Money can't buy happiness but it helps: poll

NEW YORK (Reuters Life!) - Money may not buy happiness, but for many Americans it seems to help.

Guests sit at the Patisserie section of The Bazaar restaurant at the SLS hotel in Beverly Hills, California December 10, 2008. REUTERS/Mario Anzuoni

Although overall a third of Americans questioned in a Harris survey described themselves as very happy, the numbers ranged from 28 percent for those with an annual income of $35,000 to 38 percent for people bringing home $75,000 or more a year.

“Money does make a little bit of a difference,” said Regina Corso, director of the Harris Poll. “It is not a huge difference but when we can say that 82 percent of those at the lower income level are not very happy, I think that does say a lot.”

The survey also showed married women tended to more content than their single counterparts and than men. The number of happy people has also dropped slightly from previous years.

“Just one third of Americans this year are saying they are very happy. It is a slight downward trend from last year and the year before when 35 percent said this,” said Corso.

Harris’ findings are based on an online poll of 2,755 people who were asked statements about positive relationships with family and friends, work frustrations, time for hobbies, health concerns, their financial situation, spiritual beliefs and their impact on situations.

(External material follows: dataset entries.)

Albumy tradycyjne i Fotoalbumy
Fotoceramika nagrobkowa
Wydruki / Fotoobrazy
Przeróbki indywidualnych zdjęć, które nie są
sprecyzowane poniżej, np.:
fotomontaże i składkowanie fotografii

“One of the things we saw the largest drop in from last year to this year was that people do not feel their voice was being heard in national decisions,” said Corso.

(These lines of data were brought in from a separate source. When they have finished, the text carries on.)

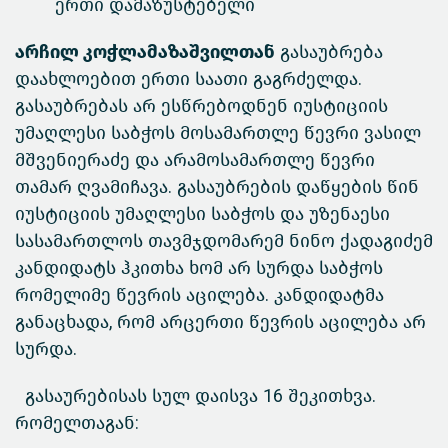
ერთი დამაზუსტებელი
არჩილ კოჭლამაზაშვილთან
გასაუბრება
დაახლოებით ერთი საათი გაგრძელდა.
გასაუბრებას არ ესწრებოდნენ იუსტიციის
უმაღლესი საბჭოს მოსამართლე წევრი ვასილ
მშვენიერაძე და არამოსამართლე წევრი
თამარ ღვამიჩავა. გასაუბრების დაწყების წინ
იუსტიციის უმაღლესი საბჭოს და უზენაესი
სასამართლოს თავმჯდომარემ ნინო ქადაგიძემ
კანდიდატს ჰკითხა ხომ არ სურდა საბჭოს
რომელიმე წევრის აცილება. კანდიდატმა
განაცხადა, რომ არცერთი წევრის აცილება არ
სურდა.
გასაურებისას სულ დაისვა 16 შეკითხვა.
რომელთაგან:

“Things were happening around them that they had no control over,” she added in an interview.

But one of the most positive points in the survey was the relationship with family and friends. Almost two-thirds of Americans agreed the links were strong and a source of happiness.

Surprisingly people who discussed the more serious topics making headlines and featured in the news, were more content than those who didn’t. Corso attributed the finding to people having an outlet to discuss what bothers them. So instead of dwelling on serious topics they are talking about them.

“I think that is healthier than for others who keep it in,” she said.